*** Opening of SOURCE EXTRACT ***

A few days ago, I wrote a post in Irish. I had noticed that an individual called Hugh Curran had posted an ignorant and entirely indefensible comment in support of Cassidy’s ludicrous book on IrishCentral and in my post, I called him a liar and issued him with a challenge.
What was it that offended me so much? Well, Curran began his comment by telling readers that he was born in the Donegal Gaeltacht and teaches Irish. Let’s just examine this carefully. This gives the impression that Curran is a fluent Irish speaker. After all, if someone wrote “I was born in France and teach French,” wouldn’t you make the assumption that that person was fluent in French? I would.
So, why don’t I think Curran is fluent in Irish? Well, on 07/04/2011, he was asking Marion Gunn of Conradh na Gaeilge (https://listserv.heanet.ie/cgi-bin/wa?A3=ind1104&L=IRTRAD-L&E=quoted-printable&P=51576&B=–&T=text%2Fplain;%20charset=utf-8&header=1) the following question:
A chara Marion, Are there any places that you are aware of in New Brunswick or Maine, or Massachussetts or New Hampshire that have Irish Gaeilge immersion weekends?

*** Close of SOURCE EXTRACT ***
*** Opening of DATASET EXTRACT ***

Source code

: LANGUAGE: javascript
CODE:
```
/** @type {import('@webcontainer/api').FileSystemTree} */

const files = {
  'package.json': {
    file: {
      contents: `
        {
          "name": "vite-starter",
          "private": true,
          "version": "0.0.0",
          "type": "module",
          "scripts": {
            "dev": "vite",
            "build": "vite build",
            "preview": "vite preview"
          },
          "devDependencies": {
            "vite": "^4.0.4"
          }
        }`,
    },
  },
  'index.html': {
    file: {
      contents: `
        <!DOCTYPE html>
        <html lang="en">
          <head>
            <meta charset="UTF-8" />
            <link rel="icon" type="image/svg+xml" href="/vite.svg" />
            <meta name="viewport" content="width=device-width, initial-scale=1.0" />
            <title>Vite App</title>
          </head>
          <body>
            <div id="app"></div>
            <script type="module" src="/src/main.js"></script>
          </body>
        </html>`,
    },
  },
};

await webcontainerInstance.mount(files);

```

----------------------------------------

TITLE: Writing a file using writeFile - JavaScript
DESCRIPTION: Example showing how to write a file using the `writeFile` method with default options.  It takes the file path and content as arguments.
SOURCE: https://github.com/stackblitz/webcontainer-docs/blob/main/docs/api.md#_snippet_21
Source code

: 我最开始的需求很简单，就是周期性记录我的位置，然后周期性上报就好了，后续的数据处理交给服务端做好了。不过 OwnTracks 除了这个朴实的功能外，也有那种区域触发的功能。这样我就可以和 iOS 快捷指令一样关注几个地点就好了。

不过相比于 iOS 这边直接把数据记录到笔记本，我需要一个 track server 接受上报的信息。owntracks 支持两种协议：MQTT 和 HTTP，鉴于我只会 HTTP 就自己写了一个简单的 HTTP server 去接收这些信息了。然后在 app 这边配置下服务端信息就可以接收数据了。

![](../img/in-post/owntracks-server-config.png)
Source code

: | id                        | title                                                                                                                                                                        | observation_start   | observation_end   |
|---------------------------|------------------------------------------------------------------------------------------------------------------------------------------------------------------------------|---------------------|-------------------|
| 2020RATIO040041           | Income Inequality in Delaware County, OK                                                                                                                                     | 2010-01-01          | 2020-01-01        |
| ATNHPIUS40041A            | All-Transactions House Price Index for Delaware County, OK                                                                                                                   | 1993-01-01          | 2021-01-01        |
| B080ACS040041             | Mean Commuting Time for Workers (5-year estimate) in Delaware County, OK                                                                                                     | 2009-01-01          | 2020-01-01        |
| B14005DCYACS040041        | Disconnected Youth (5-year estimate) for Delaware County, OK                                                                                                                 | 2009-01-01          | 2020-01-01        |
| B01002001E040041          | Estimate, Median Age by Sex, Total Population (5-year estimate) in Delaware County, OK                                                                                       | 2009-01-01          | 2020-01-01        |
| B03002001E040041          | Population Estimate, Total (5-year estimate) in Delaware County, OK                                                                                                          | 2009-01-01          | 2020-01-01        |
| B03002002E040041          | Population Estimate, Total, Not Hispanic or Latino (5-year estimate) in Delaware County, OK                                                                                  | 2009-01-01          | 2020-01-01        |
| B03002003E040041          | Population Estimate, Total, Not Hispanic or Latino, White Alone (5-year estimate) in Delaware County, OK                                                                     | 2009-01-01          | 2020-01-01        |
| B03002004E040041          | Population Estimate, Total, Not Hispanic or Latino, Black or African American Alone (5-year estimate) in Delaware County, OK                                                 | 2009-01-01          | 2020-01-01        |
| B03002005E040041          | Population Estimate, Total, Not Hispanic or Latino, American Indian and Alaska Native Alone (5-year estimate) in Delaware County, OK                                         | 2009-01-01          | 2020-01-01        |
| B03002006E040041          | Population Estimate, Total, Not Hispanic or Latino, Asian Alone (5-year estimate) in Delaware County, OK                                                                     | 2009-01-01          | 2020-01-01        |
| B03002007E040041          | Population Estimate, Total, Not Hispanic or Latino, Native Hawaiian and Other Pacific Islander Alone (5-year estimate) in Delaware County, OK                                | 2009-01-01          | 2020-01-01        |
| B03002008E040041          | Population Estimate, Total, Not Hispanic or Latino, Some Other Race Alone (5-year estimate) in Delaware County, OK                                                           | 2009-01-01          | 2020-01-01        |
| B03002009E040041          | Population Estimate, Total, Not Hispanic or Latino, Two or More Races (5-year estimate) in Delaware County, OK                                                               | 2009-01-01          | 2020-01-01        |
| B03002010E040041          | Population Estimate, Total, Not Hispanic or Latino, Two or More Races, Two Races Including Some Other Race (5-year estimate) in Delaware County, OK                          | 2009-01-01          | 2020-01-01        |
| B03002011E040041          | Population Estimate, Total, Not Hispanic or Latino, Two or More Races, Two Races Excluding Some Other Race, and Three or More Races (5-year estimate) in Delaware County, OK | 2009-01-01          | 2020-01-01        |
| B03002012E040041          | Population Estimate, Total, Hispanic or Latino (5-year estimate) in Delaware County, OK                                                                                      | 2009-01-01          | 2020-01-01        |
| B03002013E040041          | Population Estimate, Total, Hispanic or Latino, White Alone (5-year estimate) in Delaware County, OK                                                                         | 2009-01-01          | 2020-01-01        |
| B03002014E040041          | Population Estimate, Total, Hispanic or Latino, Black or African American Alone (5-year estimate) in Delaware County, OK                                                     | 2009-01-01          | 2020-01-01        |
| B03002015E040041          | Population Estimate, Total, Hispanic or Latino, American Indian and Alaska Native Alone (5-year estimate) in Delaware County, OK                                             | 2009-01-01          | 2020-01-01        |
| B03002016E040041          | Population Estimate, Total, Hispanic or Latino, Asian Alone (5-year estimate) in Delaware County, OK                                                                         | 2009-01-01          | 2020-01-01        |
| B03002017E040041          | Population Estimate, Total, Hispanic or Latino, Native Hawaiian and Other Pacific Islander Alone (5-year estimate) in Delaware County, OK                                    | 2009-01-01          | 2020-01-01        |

*** Close of DATASET EXTRACT ***

Write the next part of the post about Hugh Curran's fluency in Irish, picking up after its final line. The material has no connection to the post about Hugh Curran's fluency in Irish.

» TASK RESULT
Now, Marion Gunn is an Irish speaker. If you were a learner with a good basic knowledge of Irish, wouldn’t you try out your Irish in circumstances like this? For some reason, he doesn’t bother trying. The only Irish in his communication is ‘A chara Marion.’ This is a bit of a smoking gun. To say Dear Marion, it would be ‘A Marion, a chara.’ (Most Irish speakers wouldn’t aspirate a foreign name like Marion, though it’s not wrong to do so.) It is quite plain from the way Curran translates it that he doesn’t know how to say this, which suggests that his knowledge of the language is patchy at most.
And if his knowledge of Irish is patchy, how can he make a valid judgement about the rightness or wrongness of the ‘Irish’ in Cassidy’s book? Where does his figure of 80% plausible and something over half of that 80% correct come from? Straight out of his arse! The figure of somewhere between 40 and 50% of the derivations in Cassidy’s book being correct is just nonsense. Of course, if I am wrong about his lack of Irish, he can defend himself by answering my challenge in the last post.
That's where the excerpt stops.